Trump claims to have cut murder and violent crime to a 125-year low through his get-tough policy, manifested by the national guard deployments in several Democratic-run cities, including Washington DC.

Yet the facts tell a more complex story. The homicide rate in the US was already on a downward trajectory in the two years before Trump returned to office. After a surge in 2020, the last year of his first presidency, it fell the following year, while much of society was in lockdown during to the Covid pandemic, before jumping again in 2022.

graphic

The murder rate is expected to show a fall to the lowest ever recorded in 2025 – four per 100,000 residents, according to the Council on Criminal Justice. Yet this follows two consecutive years of record-breaking declines that occurred under the Biden administration, as the accompanying diagram illustrates.

Health

There is a groundswell of unhappiness over surging healthcare costs, threatened cuts to federal programs like Medicaid, and the end of subsidies previously accorded under the Affordable Care Act, also known as Obamacare.

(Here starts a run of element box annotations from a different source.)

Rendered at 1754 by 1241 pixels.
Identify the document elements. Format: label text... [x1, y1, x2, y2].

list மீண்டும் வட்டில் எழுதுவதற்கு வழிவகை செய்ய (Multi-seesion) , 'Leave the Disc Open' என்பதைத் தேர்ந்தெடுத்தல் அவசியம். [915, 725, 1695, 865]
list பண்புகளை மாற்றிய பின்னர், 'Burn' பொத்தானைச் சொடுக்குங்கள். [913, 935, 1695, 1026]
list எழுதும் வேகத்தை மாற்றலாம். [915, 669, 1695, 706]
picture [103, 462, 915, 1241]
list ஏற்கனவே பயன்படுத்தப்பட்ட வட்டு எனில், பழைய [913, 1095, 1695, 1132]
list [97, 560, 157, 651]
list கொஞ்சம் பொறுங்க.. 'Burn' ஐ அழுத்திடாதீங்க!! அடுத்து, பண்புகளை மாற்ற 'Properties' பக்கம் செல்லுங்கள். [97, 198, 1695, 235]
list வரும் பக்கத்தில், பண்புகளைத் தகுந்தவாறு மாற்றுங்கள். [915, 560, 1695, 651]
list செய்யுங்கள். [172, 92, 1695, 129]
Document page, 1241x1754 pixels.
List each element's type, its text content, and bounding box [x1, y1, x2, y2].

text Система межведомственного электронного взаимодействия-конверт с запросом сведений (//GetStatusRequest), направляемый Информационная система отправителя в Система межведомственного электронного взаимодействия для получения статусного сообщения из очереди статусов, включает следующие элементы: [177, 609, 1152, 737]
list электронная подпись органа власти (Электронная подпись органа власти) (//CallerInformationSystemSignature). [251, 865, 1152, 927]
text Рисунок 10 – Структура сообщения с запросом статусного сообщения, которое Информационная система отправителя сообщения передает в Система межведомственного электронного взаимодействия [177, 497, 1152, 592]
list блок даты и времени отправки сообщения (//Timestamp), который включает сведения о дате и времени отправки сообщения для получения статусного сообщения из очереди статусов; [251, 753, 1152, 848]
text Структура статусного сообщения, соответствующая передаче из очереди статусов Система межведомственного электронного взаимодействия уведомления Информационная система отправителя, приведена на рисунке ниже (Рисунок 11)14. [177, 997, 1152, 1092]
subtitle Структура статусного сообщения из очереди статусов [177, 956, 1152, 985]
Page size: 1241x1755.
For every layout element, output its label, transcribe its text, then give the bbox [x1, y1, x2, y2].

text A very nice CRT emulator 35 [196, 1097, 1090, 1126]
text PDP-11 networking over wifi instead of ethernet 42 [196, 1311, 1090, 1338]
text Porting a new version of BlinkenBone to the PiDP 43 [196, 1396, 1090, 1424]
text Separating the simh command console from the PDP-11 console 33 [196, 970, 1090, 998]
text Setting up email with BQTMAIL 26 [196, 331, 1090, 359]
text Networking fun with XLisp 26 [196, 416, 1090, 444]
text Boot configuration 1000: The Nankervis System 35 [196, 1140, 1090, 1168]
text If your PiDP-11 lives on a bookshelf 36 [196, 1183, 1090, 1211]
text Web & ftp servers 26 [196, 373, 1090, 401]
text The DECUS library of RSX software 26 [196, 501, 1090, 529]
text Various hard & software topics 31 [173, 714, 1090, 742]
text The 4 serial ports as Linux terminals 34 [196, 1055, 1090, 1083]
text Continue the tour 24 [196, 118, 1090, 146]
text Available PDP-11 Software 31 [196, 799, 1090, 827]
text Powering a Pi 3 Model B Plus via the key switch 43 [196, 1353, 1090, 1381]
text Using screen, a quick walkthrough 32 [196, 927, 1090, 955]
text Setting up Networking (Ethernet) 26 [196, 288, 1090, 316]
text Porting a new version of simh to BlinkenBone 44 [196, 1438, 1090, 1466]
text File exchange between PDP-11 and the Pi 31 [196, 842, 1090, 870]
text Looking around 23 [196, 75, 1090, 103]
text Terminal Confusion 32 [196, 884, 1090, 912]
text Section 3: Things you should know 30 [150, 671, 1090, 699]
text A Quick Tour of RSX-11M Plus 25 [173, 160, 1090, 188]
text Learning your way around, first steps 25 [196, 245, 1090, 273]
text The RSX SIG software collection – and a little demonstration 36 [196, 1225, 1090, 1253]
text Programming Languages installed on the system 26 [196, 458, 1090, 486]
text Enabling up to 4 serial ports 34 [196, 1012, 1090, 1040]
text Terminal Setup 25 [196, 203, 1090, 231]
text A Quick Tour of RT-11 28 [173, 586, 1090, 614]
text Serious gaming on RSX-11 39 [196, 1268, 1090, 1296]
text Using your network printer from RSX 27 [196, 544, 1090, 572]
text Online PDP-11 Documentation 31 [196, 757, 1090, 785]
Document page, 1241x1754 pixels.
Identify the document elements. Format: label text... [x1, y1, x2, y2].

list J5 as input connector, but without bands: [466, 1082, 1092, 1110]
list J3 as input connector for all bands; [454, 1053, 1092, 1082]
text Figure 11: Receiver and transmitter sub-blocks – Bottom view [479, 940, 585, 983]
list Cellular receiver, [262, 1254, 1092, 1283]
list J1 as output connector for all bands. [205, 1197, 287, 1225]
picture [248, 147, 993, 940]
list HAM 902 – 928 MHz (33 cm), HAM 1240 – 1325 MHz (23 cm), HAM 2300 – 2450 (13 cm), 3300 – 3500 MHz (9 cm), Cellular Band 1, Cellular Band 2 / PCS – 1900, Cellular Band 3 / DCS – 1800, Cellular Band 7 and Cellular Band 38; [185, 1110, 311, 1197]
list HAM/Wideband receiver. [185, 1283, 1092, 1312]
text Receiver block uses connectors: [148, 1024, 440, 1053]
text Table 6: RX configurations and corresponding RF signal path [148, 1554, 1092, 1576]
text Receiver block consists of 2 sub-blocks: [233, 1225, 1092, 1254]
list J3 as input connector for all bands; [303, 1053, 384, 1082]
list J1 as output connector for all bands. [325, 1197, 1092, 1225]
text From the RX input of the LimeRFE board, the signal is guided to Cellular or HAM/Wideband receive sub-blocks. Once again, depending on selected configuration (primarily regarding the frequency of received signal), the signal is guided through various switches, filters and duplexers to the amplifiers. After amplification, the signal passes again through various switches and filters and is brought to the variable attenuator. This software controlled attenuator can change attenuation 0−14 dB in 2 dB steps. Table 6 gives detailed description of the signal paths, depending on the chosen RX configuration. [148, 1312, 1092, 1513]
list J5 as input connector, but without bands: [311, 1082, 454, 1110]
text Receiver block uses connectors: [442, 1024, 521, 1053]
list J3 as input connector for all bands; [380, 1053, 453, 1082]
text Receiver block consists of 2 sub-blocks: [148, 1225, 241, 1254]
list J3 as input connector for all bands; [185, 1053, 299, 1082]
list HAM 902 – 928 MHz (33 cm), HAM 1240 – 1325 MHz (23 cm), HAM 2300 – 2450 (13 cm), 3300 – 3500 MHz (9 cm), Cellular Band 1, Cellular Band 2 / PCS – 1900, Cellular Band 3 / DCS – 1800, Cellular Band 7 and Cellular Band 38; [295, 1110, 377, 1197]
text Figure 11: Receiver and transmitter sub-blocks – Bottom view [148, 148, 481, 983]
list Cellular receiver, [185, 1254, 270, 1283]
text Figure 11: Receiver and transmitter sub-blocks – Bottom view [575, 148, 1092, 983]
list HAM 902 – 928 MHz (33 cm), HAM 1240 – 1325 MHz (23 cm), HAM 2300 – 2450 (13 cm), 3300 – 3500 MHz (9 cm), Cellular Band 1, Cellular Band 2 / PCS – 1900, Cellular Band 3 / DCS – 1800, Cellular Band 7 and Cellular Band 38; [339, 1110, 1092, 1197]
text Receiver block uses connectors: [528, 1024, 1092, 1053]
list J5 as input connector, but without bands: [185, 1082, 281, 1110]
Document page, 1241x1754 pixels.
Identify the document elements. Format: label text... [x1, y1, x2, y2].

More than half of Americans have voiced fears that they will be unable to afford essential health care services this year, according to polls.

In addition, the make America healthy again (Maha) agenda championed by Robert F Kennedy Jr, the health secretary, has experienced a backlash amid concerns that his policies have undermined vaccine policies and weakened public health infrastructure through cuts to scientific research funding and weakening environmental regulations meant to combat pollution.